L'institut Vajra Yogini, près de Lavaur. (Photo G.C.)
Un étrange châtelain
C'est un Français converti au bouddhisme qui, en 1978, a fait don à l'institut de l'ancien domaine du comte de Toulouse-Lautrec, cousin du célèbre peintre. Il est 17 heures. Le vent siffle contre la pierre et éparpille les feuilles mortes. François, le directeur de l'institut, apparaît au pied de l'imposant escalier de marbre. Il a les cheveux longs et porte un pull décontracté.
En passant devant la grande porte, il désigne quatre cylindres alignés sur une table. "Ce sont des moulins à prières, explique-t-il d'une voix douce. Ils contiennent des mantras du bouddha de la compassion. On les fait tourner tous les jours, afin que les prières soient portées par le vent."

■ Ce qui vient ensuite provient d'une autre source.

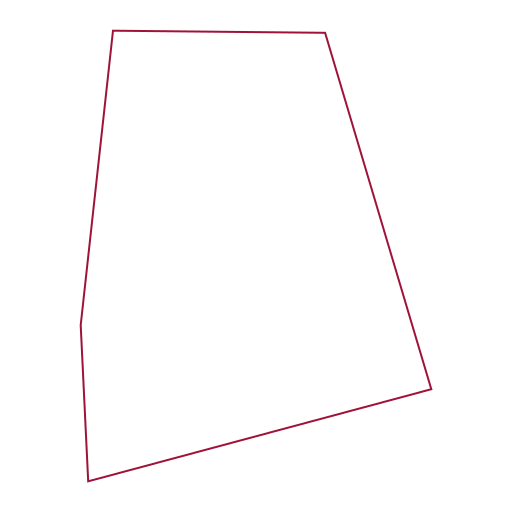 map outline of Beau Bassin-Rose Hill (Equal Earth projection)
{"feature_id": "MUS-5181", "entity_name": "Beau Bassin-Rose Hill", "entity_type": "City", "adm_level": 1, "iso_a3": "MUS", "parent_name": "Mauritius", "parent_adm1": "", "projection": "equal_earth", "projection_center": [57.468, -20.238], "detail": "fine", "context": "isolated", "style": "outline", "palette": "rose", "viewbox_px": 512, "rotation_deg": 0, "n_neighbors": 0, "source": "natural_earth", "source_scale": "10m", "svg_char_len": 194}
<svg xmlns="http://www.w3.org/2000/svg" viewBox="0 0 512 512"><path d="M88.2,481.3L80.7,325.1L113.0,30.7L325.1,32.8L431.3,389.2L88.2,481.3Z" fill="none" stroke="#9f1239" stroke-width="2"/></svg>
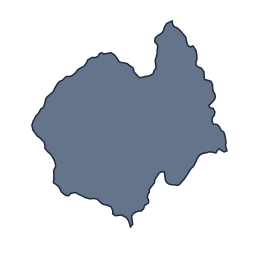 the district of Pedra do Indaiá, Minas Gerais, Brazil, rotated 350°
{"feature_id": "56859067B98249268301401", "entity_name": "Pedra do Indaiá", "entity_type": "district", "adm_level": 2, "iso_a3": "BRA", "parent_name": "Brazil", "parent_adm1": "Minas Gerais", "projection": "robinson", "projection_center": [-45.221, -20.289], "detail": "fine", "context": "isolated", "style": "filled", "palette": "slate", "viewbox_px": 256, "rotation_deg": 350, "n_neighbors": 0, "source": "geoboundaries", "source_scale": "gbopen_adm2", "svg_char_len": 2672}
<svg xmlns="http://www.w3.org/2000/svg" viewBox="0 0 256 256"><g transform="rotate(350 128 128)"><path d="M57.8,184.4L60.1,182.6L63.3,182.3L65.8,182.8L67.8,184.7L71.0,186.8L73.7,189.1L76.0,190.1L78.6,191.3L81.2,191.3L85.1,192.4L87.1,195.3L89.7,198.5L93.7,200.3L97.6,202.6L98.6,206.6L98.0,210.0L100.3,212.2L103.3,212.4L106.2,212.5L108.3,214.0L110.7,215.7L112.4,219.4L112.9,222.3L113.2,225.8L116.0,223.5L116.0,220.0L116.2,215.8L118.2,213.3L121.6,212.0L124.6,211.8L126.9,211.9L129.1,210.5L131.2,206.9L135.1,205.5L135.8,202.8L135.0,199.6L136.1,196.6L137.9,194.7L138.4,192.0L140.9,189.7L144.3,186.8L145.6,183.3L148.1,180.7L150.6,177.9L153.6,176.9L156.2,177.7L155.9,181.6L155.8,185.7L156.7,188.4L158.5,190.3L160.7,191.3L163.7,192.0L166.4,193.1L168.9,192.6L171.5,190.4L174.2,188.3L176.6,186.0L178.6,183.7L180.9,181.2L183.0,178.9L185.4,177.3L187.2,175.4L189.1,172.7L191.4,169.4L193.8,167.1L197.5,166.0L200.7,166.0L203.9,165.6L207.2,166.5L210.2,167.9L211.9,165.7L214.0,164.3L216.3,166.4L218.5,168.3L221.5,167.7L221.1,164.4L221.2,161.5L222.1,159.1L222.1,156.1L222.2,152.4L221.6,148.8L219.3,146.4L218.3,143.0L216.6,140.1L212.7,139.0L211.9,135.7L212.8,132.6L215.2,130.4L216.4,127.3L215.3,123.4L212.4,122.5L211.5,119.9L213.9,118.3L216.4,116.4L218.4,114.7L219.5,112.1L219.4,109.4L218.3,107.1L218.2,103.8L218.8,100.2L217.9,96.5L214.6,94.7L211.8,93.6L212.1,90.2L212.5,85.5L210.6,81.8L208.2,80.4L206.1,78.5L206.2,75.3L207.8,72.5L208.5,67.6L208.2,62.8L206.2,58.4L203.2,59.1L201.0,56.4L200.7,52.5L200.7,48.6L198.7,45.1L196.7,41.7L194.0,38.2L190.7,35.8L190.0,33.2L190.1,30.2L186.7,31.1L184.3,31.8L182.4,33.8L181.0,35.8L179.8,38.5L177.4,40.5L173.7,42.0L170.3,44.1L169.3,47.9L171.3,51.0L171.3,53.8L170.2,56.3L169.8,59.1L168.5,62.2L166.5,66.2L166.3,70.3L166.2,73.7L163.8,75.9L162.1,78.9L159.3,80.0L156.6,80.4L153.5,80.2L151.1,80.5L148.1,80.6L146.2,77.7L143.8,74.1L143.4,69.7L140.3,66.6L138.3,64.4L136.1,63.4L132.8,62.3L130.6,61.1L129.7,58.4L128.5,55.8L127.2,53.5L124.5,51.0L120.3,50.9L117.0,50.9L115.0,49.3L112.8,49.8L110.8,52.3L107.9,53.0L105.0,52.2L102.7,53.1L100.3,53.9L98.3,56.8L95.2,59.7L92.4,60.4L88.9,61.7L86.1,64.3L84.0,65.7L81.6,66.9L79.1,67.0L75.9,66.6L73.9,68.1L71.6,69.6L68.5,70.3L65.8,72.6L62.9,76.0L60.7,79.2L58.7,80.5L56.4,81.9L54.0,83.1L52.0,85.1L51.0,87.8L49.9,90.2L48.3,92.9L45.5,94.1L43.9,96.1L42.1,98.2L39.4,100.2L37.7,102.5L35.8,104.8L33.8,108.6L34.0,113.4L35.7,117.1L37.5,120.4L39.7,122.6L41.2,124.9L43.0,127.3L43.2,130.4L42.7,133.7L44.8,137.4L47.6,141.0L48.9,144.4L50.1,148.0L50.3,152.5L49.1,154.7L47.5,156.8L46.9,161.0L46.2,165.0L45.0,168.9L47.7,171.4L49.8,174.2L51.2,179.1L53.3,181.9L55.4,183.8L57.8,184.4Z" fill="#64748b" stroke="#1e293b" stroke-width="1.5"/></g></svg>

François n’est pas moine, mais l’a peut-être été "dans une vie antérieure". Le bouddhisme, il l'a découvert lors d'un voyage en Asie. Ses yeux brillent quand il évoque le Dalaï-lama, venu visiter l'institut à deux reprises. "La dernière fois, 2500 personnes ont assisté à l'évènement. Les journaux en ont parlé, cela a contribué à nous faire accepter des gens du coin."
Quand Jésus rencontre Bouddha
A En-Clausade, les religions cohabitent sans s'affronter. L'ancienne chapelle du château est toujours entretenue "en signe de tolérance". Les murs sont recouverts d'images du Christ. "Il arrive que des chrétiens viennent découvrir nos méthodes de méditation, qui sont tout à fait compatibles avec leur croyance."
Le but de cette pratique est de s'identifier à un "avatar" représentant la qualité que l'on veut atteindre. Que ce soit la Vierge ou Vajra Yogini, déesse de la sagesse. En contrepartie, les visiteurs doivent respecter certaines règles : ne pas mentir, ne pas voler, ne pas tuer d'animaux. "Ici, tous les repas sont végétariens" précise notre guide.
La communauté compte une vingtaine de personnes, dont une dizaine de laïcs bénévoles et quatre enseignants religieux. Pourtant, le château semble désert. "Demain, nous entamons une retraite avec des gens de l'extérieur. En attendant, il n’y a personne."
Ces retraites spirituelles sont une des principales activités de l'institut. Ceux qui le désirent peuvent en outre s'initier au bouddhisme ou suivre des séminaires sur "l'art du bonheur". Sans aller jusqu'à coucher sur une paillasse monacale. Le château dispose de vingt chambres coquettes décorées de lambris et de rideaux à fleurs. Sur les murs, des Bouddha en poster suivent le visiteur d'un regard bienveillant.
Un trésor... pour l'esprit
Les conférences ont lieu au rez-de-chaussée, dans le temple. Prière de se déchausser avant d'entrer dans la grande salle, ornée de boiseries et de statues dorées. L'air sent l'encens et le bois ciré. C'est ici, dans une armoire vitrée, qu'est conservé le trésor du château : les enseignements du Bouddha. Ces manuscrits sont si précieux que leur seule présence fait du lieu un sanctuaire. Comme l'exige la coutume indienne, on y dépose en guise d'offrande de simples bols d'eau.
Que dirait le fantôme du comte de Toulouse-Lautrec en voyant la sérénité qui a remplacé l'effervescence de ses parties de chasse? Peut-être penserait-il que si, comme le dit le Dalai-lama, "l'apaisement se trouve en chacun de nous", il réside aussi dans l'étrange château de Bouddha.